EXTRACT =
Sewing relations: communing through the medium of buttons

Some of my gran’s button boxes

For the sewing type, sorting through a button tin brings an absurd amount of joy. To be fair, we’d take anyone’s button tin – but if the tin belongs to someone we love and admire, then all the better.

Most of us have fond memories of pawing through our mother or grandmother’s button collection. The container du jour being an extremely old biscuit or sweet tin, the rustier the better.

My mum’s buttons were in such a tin: a large round affair that had once, in its biscuit heyday, been red, but had since been scratched to metallic base. I spent many happy hours perusing and coveting her collection – gloriously unsorted as it was. You would be lucky to find so much as a pair, but this never detracted from its wonder.

Recently I asked after the tin; my mum doesn’t know where it went. It’s not like any of us were stuck for buttons, so its disappearance was never much mourned – until now, that is, when a recent flurry of button chat created a sudden and desperate urge to feel it in my hands and look upon its magical contents once again.

Button boon

Last week, perhaps prompted by my tin enquiry, my mum mentioned she had a few surplus sewing notions for me – if I was interested. Well, ask a silly question. I told her I would happily take them, whatever they might be, and thought no more about it.

STUDY MATERIAL =
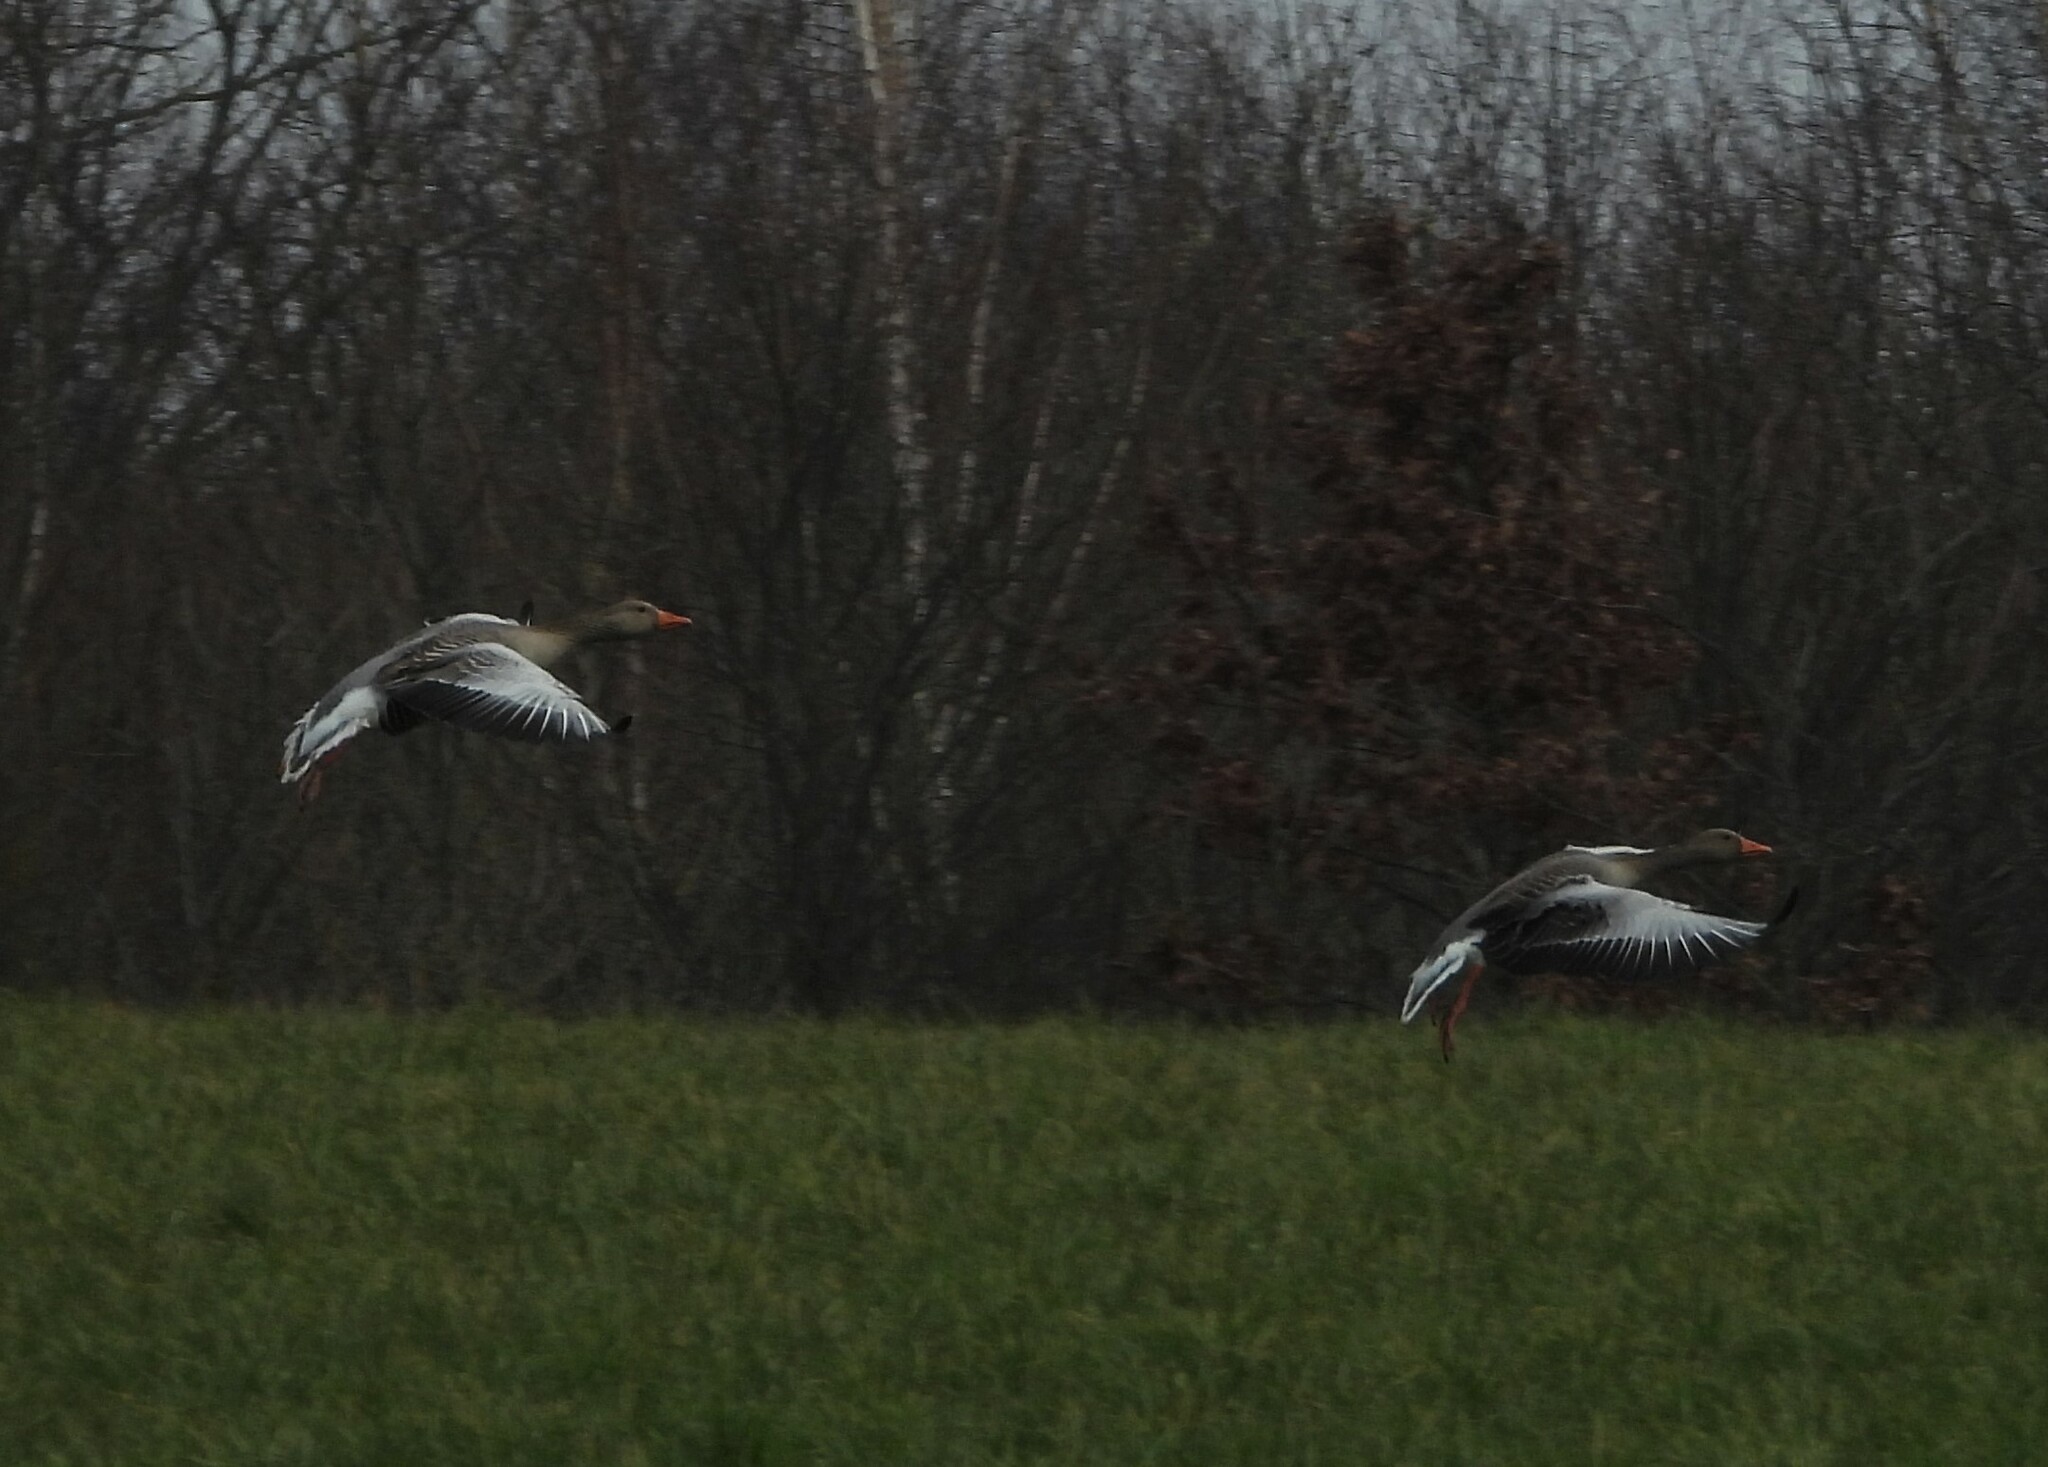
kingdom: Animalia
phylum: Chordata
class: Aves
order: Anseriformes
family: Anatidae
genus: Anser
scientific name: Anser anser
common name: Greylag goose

* * *

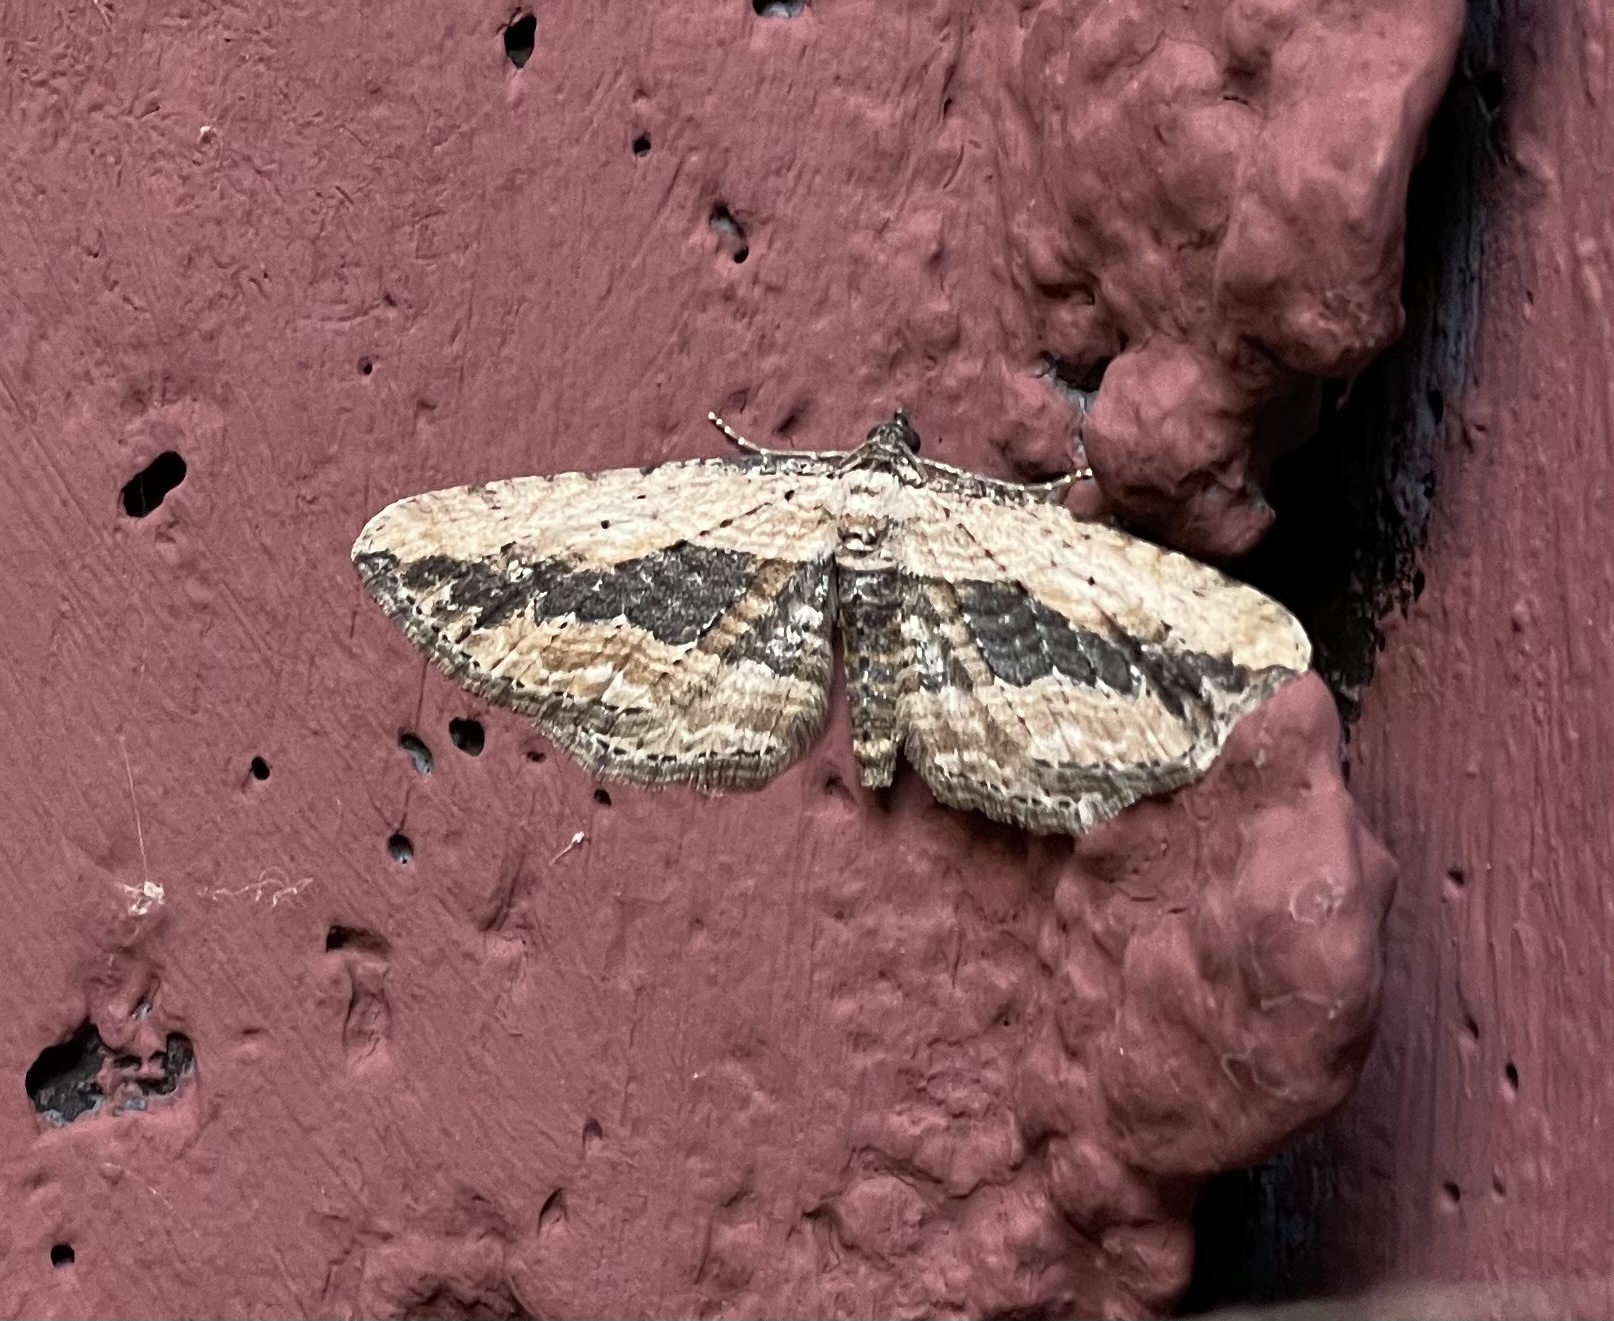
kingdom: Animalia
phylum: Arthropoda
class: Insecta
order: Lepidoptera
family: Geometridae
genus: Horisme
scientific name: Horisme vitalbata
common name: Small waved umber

PROBLEM DESCRIPTION = Continue the essay on button tins above, starting after its last sentence.

EXERCISE RESPONSE =
A few days later my husband returned home from a routine family delivery round with a bag. A sack, to be precise. It was stuffed with ribbons, braids and boxes upon boxes of buttons.

Saturday afternoon with the Love to Sew podcast, strong tea, and a good old sort out (my spot is the bald patch, top left)

I may have alluded in the past to my handsome button collection. But now, I think it’s fair to say, I will not have to buy another button for the rest of my life. Financial independence in button-form – now I can retire!

OK, maybe not. Although, if you have heard of FIRE, then might I suggest we mere mortals start a sewing equivalent? I’ve coined it, rather snazzily, BIRN: Button Independence = Retire? Never!

I’ve seen enough ‘haul’ videos on YouTube to know that flaunting my fortunately-acquired wares could be misinterpreted as gloating. So, as chuffed as I am with my bits and bobs, I wanted to talk about something a little more wonderful than simply LOOK AT ALL THIS WOT I GOT! Although, do look: it’s a rather lovely miscellany.

Vintage button boxes from an old fashioned haberdashery shop are stacked up on top of each other on a wooden shelf. Each box has a button sellotaped to the front to identify contents. Below are sewing patterns.
A pretty birdseye view of a whole lot of tangle

Memories and meaning

Buttons and braids, in simple terms, fulfil a need in garment sewing. Making a shirt will require some buttons, and the desire to get jazzy will always be satisfied by some form of superfluous embellishment.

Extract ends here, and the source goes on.